Ma’ruf Amin Sebut Negara Berpenduduk Mayoritas Islam Susah Majunya, Maksudnya?
RIAU24.COM - JAKARTA - Wakil presiden (Wapres) Maruf Amin menyebut jika sebagian besar negara yang penduduknya mayoritas beragama Islam susah untuk maju. Hal ini pula yang terjadi pada Indonesia.
Pernyataan ini bukan sekadar ungkapan belaka, sebab dia turut menjabarkan sejumlah faktor, mengapa bisa demikian.
Menurut Wapres Maruf Amin, susahnya maju negara berpenduduk agama Islam karena menerapkan cara pikir konservatif dalam kehidupan sehari-hari.
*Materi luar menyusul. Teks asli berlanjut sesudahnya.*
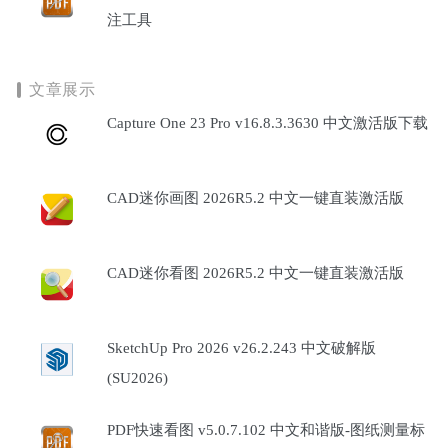
注工具
文章展示
Capture One 23 Pro v16.8.3.3630 中文激活版下载
CAD迷你画图 2026R5.2 中文一键直装激活版
CAD迷你看图 2026R5.2 中文一键直装激活版
SketchUp Pro 2026 v26.2.243 中文破解版
(SU2026)
PDF快速看图 v5.0.7.102 中文和谐版-图纸测量标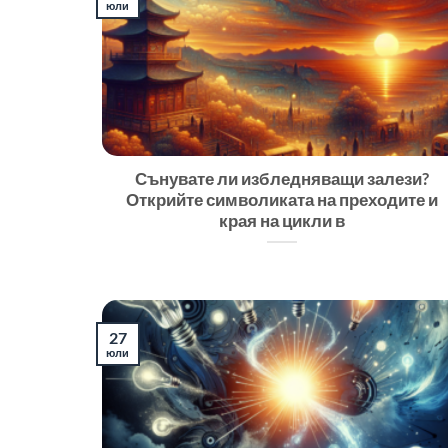
юли
Сънувате ли избледняващи залези?
Открийте символиката на преходите и
края на цикли в
27
юли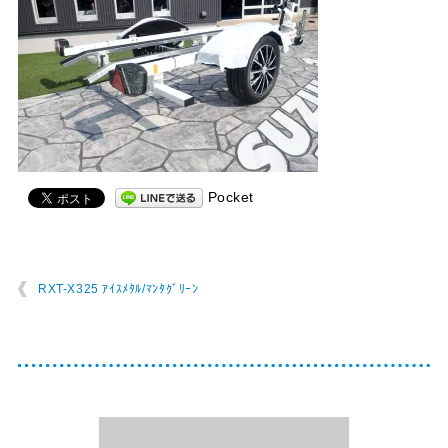
Pocket
RXT-X325 ｱｲｽﾒﾀﾙ/ﾏﾝﾀｸﾞﾘｰﾝ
Maka, ekonomi dan pendidikan pun menjadi tertinggal.
“Cara berpikir konservatif menjadi salah satu penyebab mengapa negara-negara berpenduduk mayoritas Muslim masih tergolong underdevelopment country dan mengalami ketertinggalan dalam ekonomi, pendidikan dan lain sebagainya,” kata Wapres Maruf Amin saat menyampaikan ceramah yang disiarkan TVRI, melansir hops.id Selasa (12/5/2020).
Wapres Maruf Amin kemudian menilai cara berpikir tersebut semakin berkembang akhir-akhir ini, khususnya ketika muncul kelompok-kelompok masyarakat yang berpikir bahwa kemurnian Islam harus dibangun dengan cara tekstualis.
“Cara berpikir seperti itu memang sudah mulai berkembang akhir-akhir ini, ketika isu kemurnian Islam harus dibangun dengan kemudian kita mengalami kemunduran berpikir dan mengarah pada cara pikir yang sangat tekstual,” katanya.
Kelompok konservatif tersebut, lanjut Wapres Maruf Amin, biasanya menolak adanya perkembangan ilmu pengetahuan dan teknologi, karena dianggap tidak sesuai dengan pemahaman mereka terhadap ajaran agama Islam secara tekstual.
Padahal, kata dia, pemahaman secara tekstual dan konservatif itu tidak sesuai dengan salah satu sabda Nabi Muhammad SAW.
Cara berpikir konservatif tersebut juga menghambat upaya-upaya dalam mewujudkan peradaban Islam.
Untuk membangun kembali peradaban Islam, kata Wapres Maruf Amin, pola pikir wasathi atau moderat harus ditanamkan dan dikembangkan di negara Islam dan negara berpenduduk mayoritas Muslim.
“Cara berpikir konservatif seperti itu menghambat dan kontraproduktif terhadap upaya membangun kembali peradaban Islam. Oleh karena itu, cara berpikir wasathi dapat menjadi pijakan kuat untuk kita membangun kembali peradaban Islam yang kuat,” katanya.